Stanno tutti a pubblicare le foto vecchie di carnevale e questo mi mette malinconia. Sono andata a vedere pure le mie, un paio di album salvati, incerta se condividerle o no. C’è un sacco di gente, come sempre un sacco di risate, alcuni ricordi che voglio cancellare e altri che ho voluto restassero con me ché pure i sampietrini ne parlano ancora.
Passo a passo.
La roba che ho bevuto si vede. E le cose che ho sentito pure. O magari le vedo solo io perché sono sempre un po’ poeta e le cose me le invento più che vederle davvero. Ma io ne conosco il contenuto più intimo, quello che c’era davvero, in tutti i giorni di tutti gli anni che ho vissuto lì e persino dentro le ruette dove ho pisciato nelle notti di festa grande e ci ho fatto posto a qualche sconosciuto che è finito a reggermi per aiutarmi a non pisciarmi sulle scarpe o per non appoggiare il culo nudo alle mura.
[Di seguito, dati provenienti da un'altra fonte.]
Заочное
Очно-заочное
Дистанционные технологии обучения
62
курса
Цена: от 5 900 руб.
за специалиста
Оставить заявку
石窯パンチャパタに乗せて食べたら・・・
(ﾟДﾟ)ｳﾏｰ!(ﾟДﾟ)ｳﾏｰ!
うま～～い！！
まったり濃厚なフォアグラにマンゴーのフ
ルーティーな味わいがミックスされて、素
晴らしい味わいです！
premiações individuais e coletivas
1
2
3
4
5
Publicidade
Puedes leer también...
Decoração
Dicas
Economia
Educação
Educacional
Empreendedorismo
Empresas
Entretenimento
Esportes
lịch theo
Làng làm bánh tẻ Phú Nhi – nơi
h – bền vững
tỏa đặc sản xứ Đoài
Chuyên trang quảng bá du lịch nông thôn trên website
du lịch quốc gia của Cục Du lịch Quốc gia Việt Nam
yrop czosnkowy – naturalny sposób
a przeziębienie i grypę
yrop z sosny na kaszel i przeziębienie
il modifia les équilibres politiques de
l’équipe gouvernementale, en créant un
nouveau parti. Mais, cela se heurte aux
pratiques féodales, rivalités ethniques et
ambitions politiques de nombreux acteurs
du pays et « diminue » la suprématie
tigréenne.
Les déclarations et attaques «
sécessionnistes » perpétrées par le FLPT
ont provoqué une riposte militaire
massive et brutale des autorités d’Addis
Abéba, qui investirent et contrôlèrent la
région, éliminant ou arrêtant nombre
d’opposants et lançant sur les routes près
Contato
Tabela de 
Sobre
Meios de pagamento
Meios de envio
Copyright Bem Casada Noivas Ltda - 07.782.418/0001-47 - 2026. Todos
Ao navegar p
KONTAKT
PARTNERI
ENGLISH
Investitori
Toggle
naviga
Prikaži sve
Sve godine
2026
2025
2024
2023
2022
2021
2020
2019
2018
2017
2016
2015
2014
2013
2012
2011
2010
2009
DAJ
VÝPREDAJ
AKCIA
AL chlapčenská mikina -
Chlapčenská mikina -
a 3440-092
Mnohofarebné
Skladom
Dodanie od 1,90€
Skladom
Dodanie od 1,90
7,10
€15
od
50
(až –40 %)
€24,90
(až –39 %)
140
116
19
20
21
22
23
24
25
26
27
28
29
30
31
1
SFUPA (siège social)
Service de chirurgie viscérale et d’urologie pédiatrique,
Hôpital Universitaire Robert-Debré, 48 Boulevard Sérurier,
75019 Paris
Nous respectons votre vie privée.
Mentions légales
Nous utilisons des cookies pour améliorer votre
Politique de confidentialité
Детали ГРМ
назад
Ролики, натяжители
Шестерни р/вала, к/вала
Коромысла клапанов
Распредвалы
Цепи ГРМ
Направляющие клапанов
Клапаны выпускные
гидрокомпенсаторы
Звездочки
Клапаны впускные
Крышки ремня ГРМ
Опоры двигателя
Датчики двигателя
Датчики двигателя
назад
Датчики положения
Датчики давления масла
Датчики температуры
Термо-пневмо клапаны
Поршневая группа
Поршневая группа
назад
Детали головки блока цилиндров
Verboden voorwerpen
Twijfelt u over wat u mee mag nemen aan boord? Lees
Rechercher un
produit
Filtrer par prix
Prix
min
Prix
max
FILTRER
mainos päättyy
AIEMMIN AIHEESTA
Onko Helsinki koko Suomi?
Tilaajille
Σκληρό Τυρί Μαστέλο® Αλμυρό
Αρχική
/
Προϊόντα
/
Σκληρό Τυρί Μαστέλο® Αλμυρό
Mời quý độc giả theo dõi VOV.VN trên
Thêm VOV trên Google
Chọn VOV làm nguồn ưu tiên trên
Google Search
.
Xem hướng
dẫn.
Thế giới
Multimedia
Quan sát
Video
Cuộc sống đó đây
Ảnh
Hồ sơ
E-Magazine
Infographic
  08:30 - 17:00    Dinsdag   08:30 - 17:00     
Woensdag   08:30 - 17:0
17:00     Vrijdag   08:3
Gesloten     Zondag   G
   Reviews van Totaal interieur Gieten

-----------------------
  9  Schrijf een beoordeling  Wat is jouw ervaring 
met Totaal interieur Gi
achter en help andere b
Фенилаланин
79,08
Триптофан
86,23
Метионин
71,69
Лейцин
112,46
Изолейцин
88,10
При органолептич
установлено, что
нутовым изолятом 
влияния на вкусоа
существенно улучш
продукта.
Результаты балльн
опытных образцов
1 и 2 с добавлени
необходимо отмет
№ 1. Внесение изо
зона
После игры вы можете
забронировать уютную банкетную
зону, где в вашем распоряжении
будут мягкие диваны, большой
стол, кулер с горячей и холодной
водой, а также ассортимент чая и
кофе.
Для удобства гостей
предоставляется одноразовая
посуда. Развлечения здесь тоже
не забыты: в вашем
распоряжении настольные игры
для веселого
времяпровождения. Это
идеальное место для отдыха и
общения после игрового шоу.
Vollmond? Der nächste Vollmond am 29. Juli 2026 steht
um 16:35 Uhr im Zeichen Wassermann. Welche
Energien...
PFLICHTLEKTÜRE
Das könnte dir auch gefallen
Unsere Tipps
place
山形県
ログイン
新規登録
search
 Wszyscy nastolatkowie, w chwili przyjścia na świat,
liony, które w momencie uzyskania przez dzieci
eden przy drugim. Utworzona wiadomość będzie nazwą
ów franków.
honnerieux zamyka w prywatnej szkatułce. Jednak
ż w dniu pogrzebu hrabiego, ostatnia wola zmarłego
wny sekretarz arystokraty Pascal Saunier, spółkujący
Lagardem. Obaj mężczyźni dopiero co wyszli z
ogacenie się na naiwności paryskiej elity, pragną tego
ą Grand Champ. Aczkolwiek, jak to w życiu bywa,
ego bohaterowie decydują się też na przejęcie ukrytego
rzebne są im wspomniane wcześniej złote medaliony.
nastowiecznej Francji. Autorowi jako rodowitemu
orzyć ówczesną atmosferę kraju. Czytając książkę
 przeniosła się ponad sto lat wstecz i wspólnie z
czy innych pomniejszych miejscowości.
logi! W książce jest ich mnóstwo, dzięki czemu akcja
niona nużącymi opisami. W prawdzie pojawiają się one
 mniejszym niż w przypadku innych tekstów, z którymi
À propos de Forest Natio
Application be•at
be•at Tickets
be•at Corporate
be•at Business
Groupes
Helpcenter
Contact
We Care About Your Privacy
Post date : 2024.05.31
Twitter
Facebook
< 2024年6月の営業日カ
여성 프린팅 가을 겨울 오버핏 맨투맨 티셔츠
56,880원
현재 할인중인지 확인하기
Sbandavo dritta. Perché c’ho sempre avuto un forte senso di responsabilità nonostante il fiume di roba che mischiavo e tante volte mi versavo addosso tipo sul cappotto e sul cappello che non lasciavo mai. Sbandavo in giro per dimenticare qualcosa e ricordarmene un’altra, sentirla come poche cose si sentono per tutta la vita e baciavo allegramente la gente sconosciuta.
La morte proprio, dentro.
Il Carnevale mio era infinite bevute, dalle sette pm alle sette am e qualche pisciata tra una rua e l’altra finché non si chiudeva la saracinesca, la domenica sera.